To meet this demand, GE has rolled out or will roll out new technology next year. One group of new products is GE’s new IEEE MV switchgear includes the SECOBloc, which can hold a breaker and allows customers to build their own gear; a retrofit circuit breaker, SecoVacR; and SecoGear. For SecoGear, the company took a new approach from a manufacturing standpoint – and as part of the effort to be simpler, smarter, and faster about product development – and built the gear off blocks, like Legos, to give customers the modularity and compatibility customers want, said Bagwell. Phased launches of these products are planned over the next 12 months.
In mid-2016, GE will roll out a new global circuit breaker system, GuardEon. The product will be applicable to the oil and gas industry worldwide, said Norm Sowards, general manager power components with GE. The product release is part of the company’s effort to participate in the industrial segment, whether it’s large processing or industrials such as oil and gas, marine, metals and mining.
The breaker has all the traditional information you would get, such as status, whether it’s open or closed, or the energy running through it, Sowards told Rigzone. What’s more interesting about this breaker is some of the predictive maintenance features it carries. Predictive maintenance solutions are intended to meet the oil and gas industry’s need for operational reliability in order to minimize downtime, Sowards said. According to a GE presentation, 56 percent of oil and gas executives consider smart, predictive operations as a path to profitability.
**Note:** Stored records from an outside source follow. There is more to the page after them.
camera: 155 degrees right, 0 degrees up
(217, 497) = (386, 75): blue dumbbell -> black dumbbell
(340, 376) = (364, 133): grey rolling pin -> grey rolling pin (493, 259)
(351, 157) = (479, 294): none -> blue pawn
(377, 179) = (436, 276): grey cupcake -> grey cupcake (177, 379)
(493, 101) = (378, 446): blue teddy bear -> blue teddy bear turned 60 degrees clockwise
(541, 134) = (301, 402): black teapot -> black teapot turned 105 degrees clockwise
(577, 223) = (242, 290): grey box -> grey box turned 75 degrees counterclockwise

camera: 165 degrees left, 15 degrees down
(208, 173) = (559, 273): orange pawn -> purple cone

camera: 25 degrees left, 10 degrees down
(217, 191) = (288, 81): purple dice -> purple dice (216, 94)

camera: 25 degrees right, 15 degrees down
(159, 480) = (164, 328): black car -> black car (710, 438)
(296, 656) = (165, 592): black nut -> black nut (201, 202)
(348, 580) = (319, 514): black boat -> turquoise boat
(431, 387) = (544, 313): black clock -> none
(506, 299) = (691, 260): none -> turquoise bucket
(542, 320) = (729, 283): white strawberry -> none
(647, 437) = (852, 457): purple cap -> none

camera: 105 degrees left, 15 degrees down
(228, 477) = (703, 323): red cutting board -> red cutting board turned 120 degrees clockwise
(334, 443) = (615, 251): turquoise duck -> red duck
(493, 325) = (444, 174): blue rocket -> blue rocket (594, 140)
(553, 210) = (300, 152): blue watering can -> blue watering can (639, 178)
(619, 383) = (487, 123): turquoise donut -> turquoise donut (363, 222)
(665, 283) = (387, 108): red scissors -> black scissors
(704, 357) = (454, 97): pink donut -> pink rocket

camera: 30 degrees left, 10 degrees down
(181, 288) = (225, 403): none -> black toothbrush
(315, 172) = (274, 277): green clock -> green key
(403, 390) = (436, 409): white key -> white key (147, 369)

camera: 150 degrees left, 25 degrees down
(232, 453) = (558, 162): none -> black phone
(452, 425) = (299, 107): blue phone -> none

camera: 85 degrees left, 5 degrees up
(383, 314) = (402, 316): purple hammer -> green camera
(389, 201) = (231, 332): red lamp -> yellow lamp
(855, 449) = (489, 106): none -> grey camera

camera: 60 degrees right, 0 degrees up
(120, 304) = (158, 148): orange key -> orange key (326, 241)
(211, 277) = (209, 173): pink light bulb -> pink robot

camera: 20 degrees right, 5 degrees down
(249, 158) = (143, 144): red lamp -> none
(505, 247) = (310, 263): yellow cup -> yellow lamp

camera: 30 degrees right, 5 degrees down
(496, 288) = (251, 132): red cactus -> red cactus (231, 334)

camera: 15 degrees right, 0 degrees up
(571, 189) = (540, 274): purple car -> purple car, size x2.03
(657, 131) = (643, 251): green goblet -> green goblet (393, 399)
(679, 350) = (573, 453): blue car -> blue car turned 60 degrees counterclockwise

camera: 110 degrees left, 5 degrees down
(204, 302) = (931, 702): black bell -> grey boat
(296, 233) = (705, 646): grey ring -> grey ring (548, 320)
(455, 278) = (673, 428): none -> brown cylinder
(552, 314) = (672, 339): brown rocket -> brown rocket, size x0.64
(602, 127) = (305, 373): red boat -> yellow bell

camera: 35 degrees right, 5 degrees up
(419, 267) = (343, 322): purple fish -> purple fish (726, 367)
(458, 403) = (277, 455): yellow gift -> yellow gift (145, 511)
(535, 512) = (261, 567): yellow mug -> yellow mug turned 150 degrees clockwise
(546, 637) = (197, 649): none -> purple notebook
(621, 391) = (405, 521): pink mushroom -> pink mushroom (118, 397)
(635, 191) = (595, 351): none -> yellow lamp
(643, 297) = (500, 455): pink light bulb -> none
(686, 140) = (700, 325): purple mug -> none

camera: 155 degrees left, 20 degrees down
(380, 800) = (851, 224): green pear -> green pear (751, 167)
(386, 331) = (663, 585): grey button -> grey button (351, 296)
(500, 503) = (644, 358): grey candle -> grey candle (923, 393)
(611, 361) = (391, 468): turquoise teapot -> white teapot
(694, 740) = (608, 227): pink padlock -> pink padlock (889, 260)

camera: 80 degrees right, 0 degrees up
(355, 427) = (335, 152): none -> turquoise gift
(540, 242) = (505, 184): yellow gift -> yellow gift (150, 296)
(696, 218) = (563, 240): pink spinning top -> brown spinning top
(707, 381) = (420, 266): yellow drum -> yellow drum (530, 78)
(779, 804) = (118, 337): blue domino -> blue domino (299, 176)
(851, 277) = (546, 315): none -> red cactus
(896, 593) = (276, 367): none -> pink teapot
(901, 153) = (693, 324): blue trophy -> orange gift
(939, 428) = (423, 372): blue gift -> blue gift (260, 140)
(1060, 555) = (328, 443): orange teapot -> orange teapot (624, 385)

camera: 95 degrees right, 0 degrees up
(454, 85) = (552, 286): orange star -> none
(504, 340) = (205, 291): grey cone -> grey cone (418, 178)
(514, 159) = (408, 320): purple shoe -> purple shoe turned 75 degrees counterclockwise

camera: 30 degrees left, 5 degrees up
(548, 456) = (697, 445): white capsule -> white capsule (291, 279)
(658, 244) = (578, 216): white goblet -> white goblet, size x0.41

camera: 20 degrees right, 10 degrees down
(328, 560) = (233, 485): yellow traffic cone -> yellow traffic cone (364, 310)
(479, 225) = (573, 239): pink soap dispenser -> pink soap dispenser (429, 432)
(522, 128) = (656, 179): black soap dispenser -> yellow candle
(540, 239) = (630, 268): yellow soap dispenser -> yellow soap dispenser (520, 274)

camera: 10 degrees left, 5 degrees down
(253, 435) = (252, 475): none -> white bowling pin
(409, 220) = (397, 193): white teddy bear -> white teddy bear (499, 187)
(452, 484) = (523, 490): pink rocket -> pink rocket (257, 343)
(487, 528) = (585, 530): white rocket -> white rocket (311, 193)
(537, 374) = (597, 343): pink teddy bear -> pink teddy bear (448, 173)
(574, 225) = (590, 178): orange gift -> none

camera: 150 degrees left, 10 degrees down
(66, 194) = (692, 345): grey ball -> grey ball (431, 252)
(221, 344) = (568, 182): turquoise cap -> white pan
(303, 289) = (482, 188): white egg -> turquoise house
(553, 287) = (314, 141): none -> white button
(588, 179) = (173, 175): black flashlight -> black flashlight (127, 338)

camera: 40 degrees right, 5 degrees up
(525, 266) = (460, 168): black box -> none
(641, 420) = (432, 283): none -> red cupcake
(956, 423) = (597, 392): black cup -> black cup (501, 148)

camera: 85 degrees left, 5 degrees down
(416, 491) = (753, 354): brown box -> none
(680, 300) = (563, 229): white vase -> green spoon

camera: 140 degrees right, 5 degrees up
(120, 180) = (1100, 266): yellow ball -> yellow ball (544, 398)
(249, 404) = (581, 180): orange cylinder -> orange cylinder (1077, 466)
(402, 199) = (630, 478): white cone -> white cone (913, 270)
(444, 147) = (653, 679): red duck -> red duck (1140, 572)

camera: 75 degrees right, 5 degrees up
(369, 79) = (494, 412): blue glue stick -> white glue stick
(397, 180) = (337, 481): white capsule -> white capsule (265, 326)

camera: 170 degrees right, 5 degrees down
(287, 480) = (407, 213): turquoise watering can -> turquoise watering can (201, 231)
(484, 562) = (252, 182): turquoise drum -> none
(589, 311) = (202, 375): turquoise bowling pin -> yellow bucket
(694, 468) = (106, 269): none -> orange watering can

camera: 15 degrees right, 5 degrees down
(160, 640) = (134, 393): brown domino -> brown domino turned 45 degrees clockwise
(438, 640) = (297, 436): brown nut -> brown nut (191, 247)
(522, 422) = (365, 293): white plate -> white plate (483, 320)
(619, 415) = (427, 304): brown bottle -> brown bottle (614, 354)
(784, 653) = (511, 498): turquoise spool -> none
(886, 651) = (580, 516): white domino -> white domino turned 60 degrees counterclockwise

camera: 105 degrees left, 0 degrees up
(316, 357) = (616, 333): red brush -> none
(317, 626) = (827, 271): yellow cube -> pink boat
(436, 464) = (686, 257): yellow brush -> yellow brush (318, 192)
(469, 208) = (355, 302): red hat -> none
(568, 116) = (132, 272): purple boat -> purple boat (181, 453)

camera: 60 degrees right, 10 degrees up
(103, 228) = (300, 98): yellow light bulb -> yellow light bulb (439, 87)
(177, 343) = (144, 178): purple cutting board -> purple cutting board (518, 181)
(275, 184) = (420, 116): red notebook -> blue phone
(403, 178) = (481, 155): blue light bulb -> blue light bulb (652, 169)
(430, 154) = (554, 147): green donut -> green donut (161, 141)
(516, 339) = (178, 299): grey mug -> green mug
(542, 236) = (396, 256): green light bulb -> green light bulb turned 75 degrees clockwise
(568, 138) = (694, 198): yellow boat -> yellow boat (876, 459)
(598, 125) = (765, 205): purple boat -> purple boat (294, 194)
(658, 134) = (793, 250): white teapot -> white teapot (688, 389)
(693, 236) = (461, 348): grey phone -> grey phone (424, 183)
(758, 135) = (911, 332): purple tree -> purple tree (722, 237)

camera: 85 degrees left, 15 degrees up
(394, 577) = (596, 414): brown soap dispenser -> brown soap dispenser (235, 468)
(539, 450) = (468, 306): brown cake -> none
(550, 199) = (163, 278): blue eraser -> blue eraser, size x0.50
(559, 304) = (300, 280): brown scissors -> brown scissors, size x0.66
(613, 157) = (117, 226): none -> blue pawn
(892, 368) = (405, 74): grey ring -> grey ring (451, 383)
“First of all, we will be able to sense internal contact wear – what’s happening with contacts in breaker and are they wearing out. Second, what is the operation time of the mechanism opening and closing and is that changing over time.”
The breaker also has an event log that keeps track of all the information.
“Particularly if you have remote operations, a circuit breaker that has these features in the events log has to be rather compelling to what you’re trying to do.”
GE also sought outside expertise on designing the breakers interface, Sowards said.
“The interface only has the most pertinent information on the nameplate, so if you’re an operator, and you need to do something quickly with one of the breakers, you would have the information you need available in a clean, visible format.”
The breaker also features a square plate that surrounds the handle. If the breaker is mounted horizontally, it can be rotated so the nameplate is easier to read.
“If you’re an operator, and there’s an event, leaning your head sideways to get information can be difficult.”